I know what you mean about the curl then flatten while drying, but as far as the humidity affecting the curl, I dunno.. for me Kodak curls 100% of the time, while the others don't, no matter the time of year or weather.


----------



## Josh66 (Jan 20, 2012)

It might not be the humidity, specifically - but I think it's _something_ other than the film itself.

I've had the same films dry flat, or curl on me.  I haven't really paid attention to what was different each time though...


----------



## maris (Jan 20, 2012)

Here's an experiment I did with very curly Fomapan 200: 

The negatives were a write-off so I soaked the film in a dilute solution of sodium hydroxide. This removes all the silver and emulsion, all the subbing layer, everything, and left only the film base. The film base was still as curly as before! All the curl was in the film base which had taken a _set_ since it was rolled up tight at the factory. None of the developing, fixing, and washing stratagies made any difference because they did not address the cause of the curl. After 6 months in a plastic neg file under a heavy book the film base lies nearly flat. It had merely changed its _set_ from bent to flat.


----------



## dxqcanada (Jan 20, 2012)

I never had a problem with 35mm roll film.
120, because of the width, does tend to roll more during drying.
Kodak HIE 120 was very thin and would almost form a tube half way during the drying ... then it would slowly uncurl itself.

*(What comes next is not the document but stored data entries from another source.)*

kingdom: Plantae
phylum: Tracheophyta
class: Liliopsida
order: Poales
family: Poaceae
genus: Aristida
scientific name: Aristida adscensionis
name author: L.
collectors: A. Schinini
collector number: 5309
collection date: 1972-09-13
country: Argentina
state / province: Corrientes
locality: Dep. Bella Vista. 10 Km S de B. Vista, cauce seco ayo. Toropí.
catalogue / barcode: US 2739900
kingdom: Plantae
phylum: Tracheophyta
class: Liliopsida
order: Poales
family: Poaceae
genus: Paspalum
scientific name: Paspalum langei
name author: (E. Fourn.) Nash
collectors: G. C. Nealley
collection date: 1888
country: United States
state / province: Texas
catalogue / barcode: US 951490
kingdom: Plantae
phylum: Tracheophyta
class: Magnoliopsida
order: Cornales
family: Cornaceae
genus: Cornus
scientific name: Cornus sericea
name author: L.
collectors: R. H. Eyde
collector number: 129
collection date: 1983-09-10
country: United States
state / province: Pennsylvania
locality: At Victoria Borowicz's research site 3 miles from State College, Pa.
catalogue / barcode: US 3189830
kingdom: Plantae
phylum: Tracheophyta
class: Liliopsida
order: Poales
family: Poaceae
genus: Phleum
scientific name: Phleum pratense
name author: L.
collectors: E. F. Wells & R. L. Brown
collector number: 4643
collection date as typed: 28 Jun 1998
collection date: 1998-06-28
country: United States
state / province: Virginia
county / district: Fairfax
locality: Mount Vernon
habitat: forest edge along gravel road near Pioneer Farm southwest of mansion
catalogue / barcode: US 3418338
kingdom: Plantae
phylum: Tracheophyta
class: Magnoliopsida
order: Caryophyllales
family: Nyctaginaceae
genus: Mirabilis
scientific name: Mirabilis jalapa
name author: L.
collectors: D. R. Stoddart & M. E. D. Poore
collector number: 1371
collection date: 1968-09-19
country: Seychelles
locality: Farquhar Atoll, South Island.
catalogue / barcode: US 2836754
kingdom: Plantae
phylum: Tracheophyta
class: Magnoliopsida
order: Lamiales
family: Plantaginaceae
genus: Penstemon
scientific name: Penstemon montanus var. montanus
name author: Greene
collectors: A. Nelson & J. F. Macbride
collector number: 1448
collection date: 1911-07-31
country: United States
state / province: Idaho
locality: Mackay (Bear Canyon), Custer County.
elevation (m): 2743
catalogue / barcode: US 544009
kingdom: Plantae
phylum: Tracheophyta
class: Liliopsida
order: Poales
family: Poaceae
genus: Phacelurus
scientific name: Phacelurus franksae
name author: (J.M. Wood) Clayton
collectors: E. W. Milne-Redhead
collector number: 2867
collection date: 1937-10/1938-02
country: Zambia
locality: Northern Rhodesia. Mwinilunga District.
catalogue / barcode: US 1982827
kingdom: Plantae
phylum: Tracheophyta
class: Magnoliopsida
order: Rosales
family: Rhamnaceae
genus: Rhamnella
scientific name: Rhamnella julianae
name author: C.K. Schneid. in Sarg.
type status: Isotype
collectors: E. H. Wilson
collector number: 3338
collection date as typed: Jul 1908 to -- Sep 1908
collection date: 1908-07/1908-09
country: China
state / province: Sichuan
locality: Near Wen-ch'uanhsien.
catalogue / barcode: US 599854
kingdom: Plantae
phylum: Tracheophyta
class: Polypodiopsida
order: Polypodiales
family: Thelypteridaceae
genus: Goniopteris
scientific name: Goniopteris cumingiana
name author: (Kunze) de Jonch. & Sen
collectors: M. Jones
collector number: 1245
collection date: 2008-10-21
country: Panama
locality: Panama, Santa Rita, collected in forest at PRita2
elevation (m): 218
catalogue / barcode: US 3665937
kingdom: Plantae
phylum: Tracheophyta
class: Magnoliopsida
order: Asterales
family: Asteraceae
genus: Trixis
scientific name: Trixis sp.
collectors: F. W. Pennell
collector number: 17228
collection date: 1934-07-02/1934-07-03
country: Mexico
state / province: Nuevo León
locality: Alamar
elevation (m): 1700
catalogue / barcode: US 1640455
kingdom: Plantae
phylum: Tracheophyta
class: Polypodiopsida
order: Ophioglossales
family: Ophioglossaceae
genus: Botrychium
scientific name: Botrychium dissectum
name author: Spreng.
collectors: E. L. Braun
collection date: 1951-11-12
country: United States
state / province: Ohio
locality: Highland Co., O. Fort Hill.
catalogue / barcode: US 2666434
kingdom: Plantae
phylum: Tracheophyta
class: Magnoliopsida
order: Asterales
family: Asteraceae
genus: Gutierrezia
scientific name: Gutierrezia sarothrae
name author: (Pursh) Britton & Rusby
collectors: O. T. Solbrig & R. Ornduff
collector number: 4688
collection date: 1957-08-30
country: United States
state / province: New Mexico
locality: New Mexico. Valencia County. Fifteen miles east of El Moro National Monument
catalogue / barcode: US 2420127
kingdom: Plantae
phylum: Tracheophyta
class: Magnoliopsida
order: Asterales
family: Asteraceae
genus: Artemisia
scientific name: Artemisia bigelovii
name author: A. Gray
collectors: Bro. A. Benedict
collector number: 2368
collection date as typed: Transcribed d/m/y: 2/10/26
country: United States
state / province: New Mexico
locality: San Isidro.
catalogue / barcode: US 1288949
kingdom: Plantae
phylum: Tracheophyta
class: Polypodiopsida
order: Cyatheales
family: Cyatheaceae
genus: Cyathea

Once dry, I put them into sleeves ... and that flattens them.


----------



## slackercruster (Feb 1, 2012)

compur said:


> You put 35mm film in a book to dry?
> 
> The way you dry 35mm film is you _hang it up_ at one end with a weight at the bottom end until it is dry. Never have anything touching the film while it is wet.



Wetting agent for drying helps with spots.


----------



## slackercruster (Feb 1, 2012)

Back in the day...I used to use Dektol for prints and D-76 for film. Extrachome E-4 and Agfa color with nitrogen burst. Tried dye transfer but it was too tough. 

Now I only shoot digital and use inkjet printers.


----------